Fighting Hunger “on the ground” and “in the air”
By Craig Nash
From the moment their son Bennett was born and they discovered he had Cystic Fibrosis, my friends Breck and Brian have worked tirelessly to provide him with the tools necessary not just to survive, but to thrive with the chronic disease. Daily protocols of medication and time spent in “The Vest,” a contraption used to clear mucus from Bennett’s airways, take up much of their time and energy. In addition to this, hospital stays have become a part of life in their household. At the same time they are tending to his immediate needs, the Gamels have also taken on the cause of finding a cure for CF,– participating in fundraising walks (hundreds are part of Bennet’s Brigade,) educating the public on CF, advocating for research dollars, and working to ensure that “the system” works for Bennett and others with the disease.
Breck and Brian fight like hell today to keep the 6 year old Bennett alive, but also to ensure that the 60 year Bennett will be living life to the absolute fullness, and to bring the same quality and duration of life to others like him.
As I was recently in my truck on the way to speak to a group in Central Texas about food insecurity, I was reflecting on the work of Brian and Breck as it relates to alleviating hunger in our area. Like the administering of medication and daily chest treatments, there is the “on the ground” work of making sure people have the food they need for today, and there is the “in the air” work of fixing systems designed to alleviate hunger, so they can work better for our neighbors in the future.
In my short time working on the issue of childhood hunger in our area, I have discovered that Waco does the “on the ground” work well. Very well, in fact.
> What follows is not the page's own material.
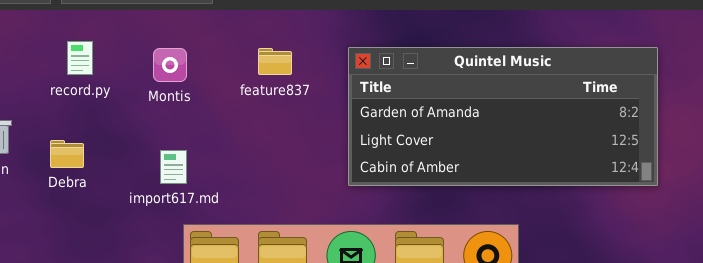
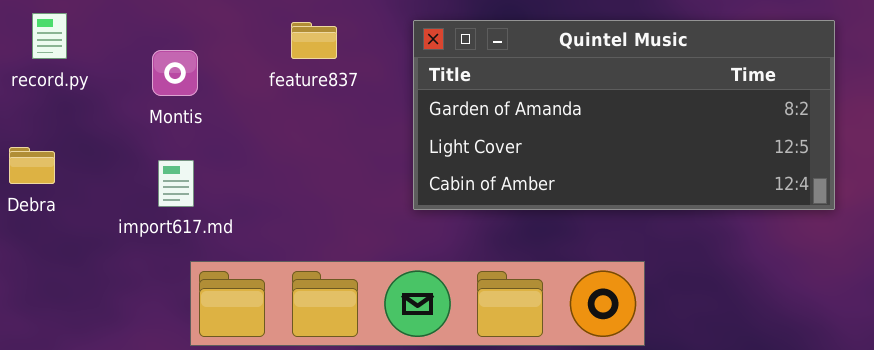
Montis: [153,48,187,82] -> [152,50,198,96], moved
We see a need and harness our resources to meet the need as quickly as possible. Non-profit organizations, schools and churches operate numerous food pantries in town to address immediate barriers that may be between people and the food they need. Pack of Hope helps fill in the nutritional “weekend gap” children face between school days, and rarely a day week goes by when I don’t see Good Samaritans handing out food to our homeless population. Meals & Wheels provides an invaluable service to seniors, and I have written in this space before, the Child Nutrition Departments at our local schools work tirelessly to feed our students year-round.
Waco fights like hell to feed people today.
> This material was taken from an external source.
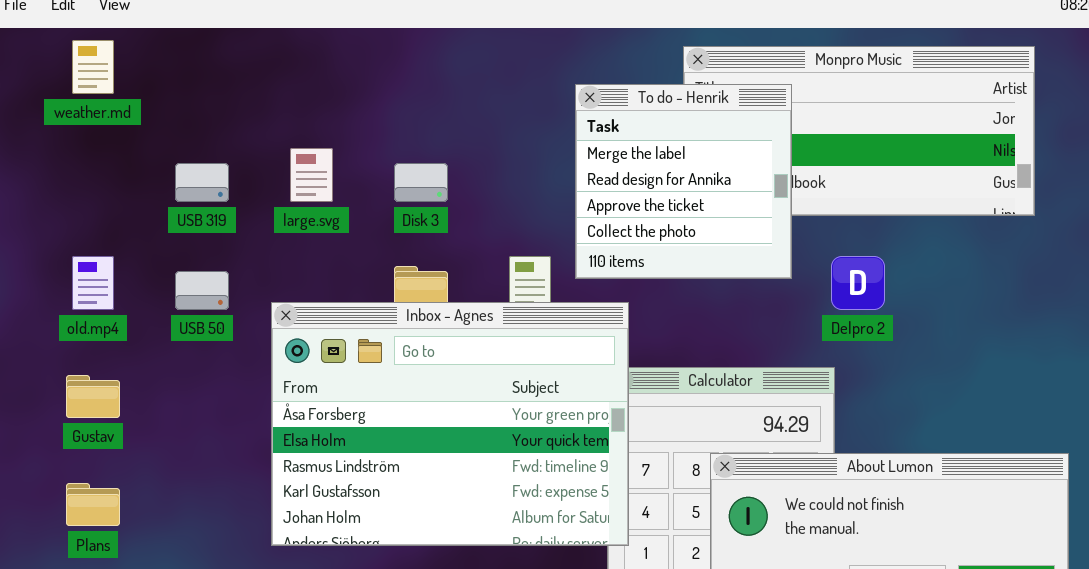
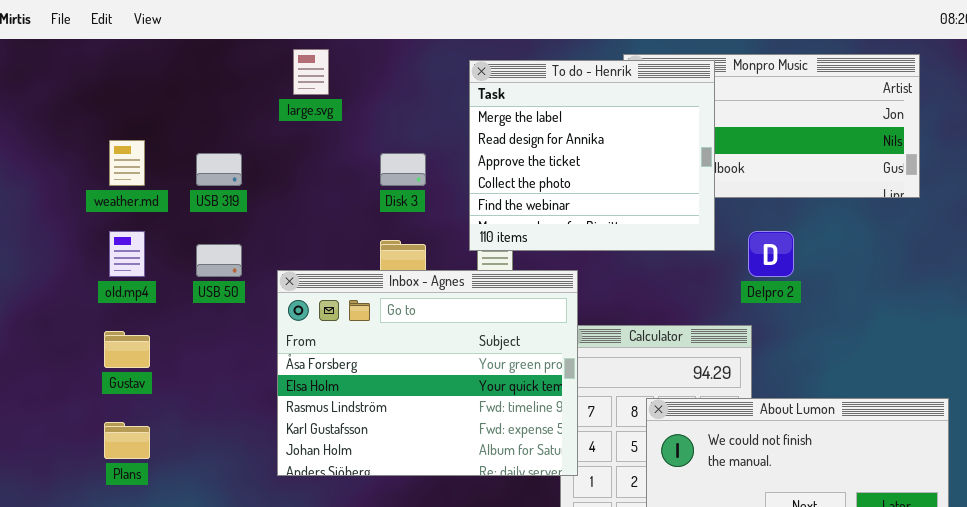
weather.md: [72,40,114,94] -> [109,140,145,186], moved
To do - Henrik: [575,84,792,279] -> [469,60,715,251], resized
large.svg: [290,148,333,202] -> [293,49,329,95], moved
But I wonder, could we be fighting harder “in the air” to fix the systems that contribute to people being hungry tomorrow? I think we can be.
In her blog documenting the fight against Bennett’s CF, Breck has given tips on what they have learned so far with regard to their battle. Tip #2 is “Become an Expert,” and part of becoming an expert, she writes, is asking lots of questions of medical providers. She writes, “we ask lots of questions until we feel satisfied we fully understand the reason behind the new treatment, test or medication. And then we often Google more information so we can better grasp how this fits into the overall care of Bennett’s disease.”
I think we should all be employing this tactic with our government officials who pass legislation regarding nutrition assistance programs, administrators and nutrition departments of our schools, and of others who are working at feeding our communities. Ask questions, lots of them.
Ask if a program is working.
When you get an answer, ask for the data.
Ask school administrators if they are making use of every resource at their disposal to ensure that when kids are under their care, they are being fed.
If they say “no,” ask “why not,” and “how can I help?”
If they say “yes,” ask to see the numbers. If they are providing meals that aren’t being accessed, ask if there are better ways to bring children to the meal or, better yet, bring the meal to the children.
It’s an election year—Don’t let a town hall meeting go by when you fail to ask a candidate what his or her plan is to address hunger. When they quickly try to pivot to their talking points, don’t let them.
We are a “churchy” place—Ask your pastor what he or she thinks the mission of your congregation is with regards to hunger.
Be gentle and empathetic. Be respectful of the expertise of the person you are asking the questions of, recognizing that they swim in these waters every day.
But be a little annoying.
I imagine those on the receiving end of Breck and Brian’s questions often get annoyed, but I know that Bennett’s life, both today and 60 years from now is worth it. And if we can alleviate hunger in our city, or even just put a big dent in it, I think annoying some people might also be worth it.
(To learn more about Bennett and CF– http://www.initforbennett.com/p/bennetts-story.html)
Craig Nash has lived in Waco since 2000. Since then he has worked at Baylor, been a seminary student, managed a hotel restaurant, been the “Barnes and Noble guy,” pastored a church and once again works for Baylor through the Texas Hunger Initiative. He lives with his dog Jane, religiously re-watches the same 4 series on Netflix over and over again, and considers himself an amateur country music historian.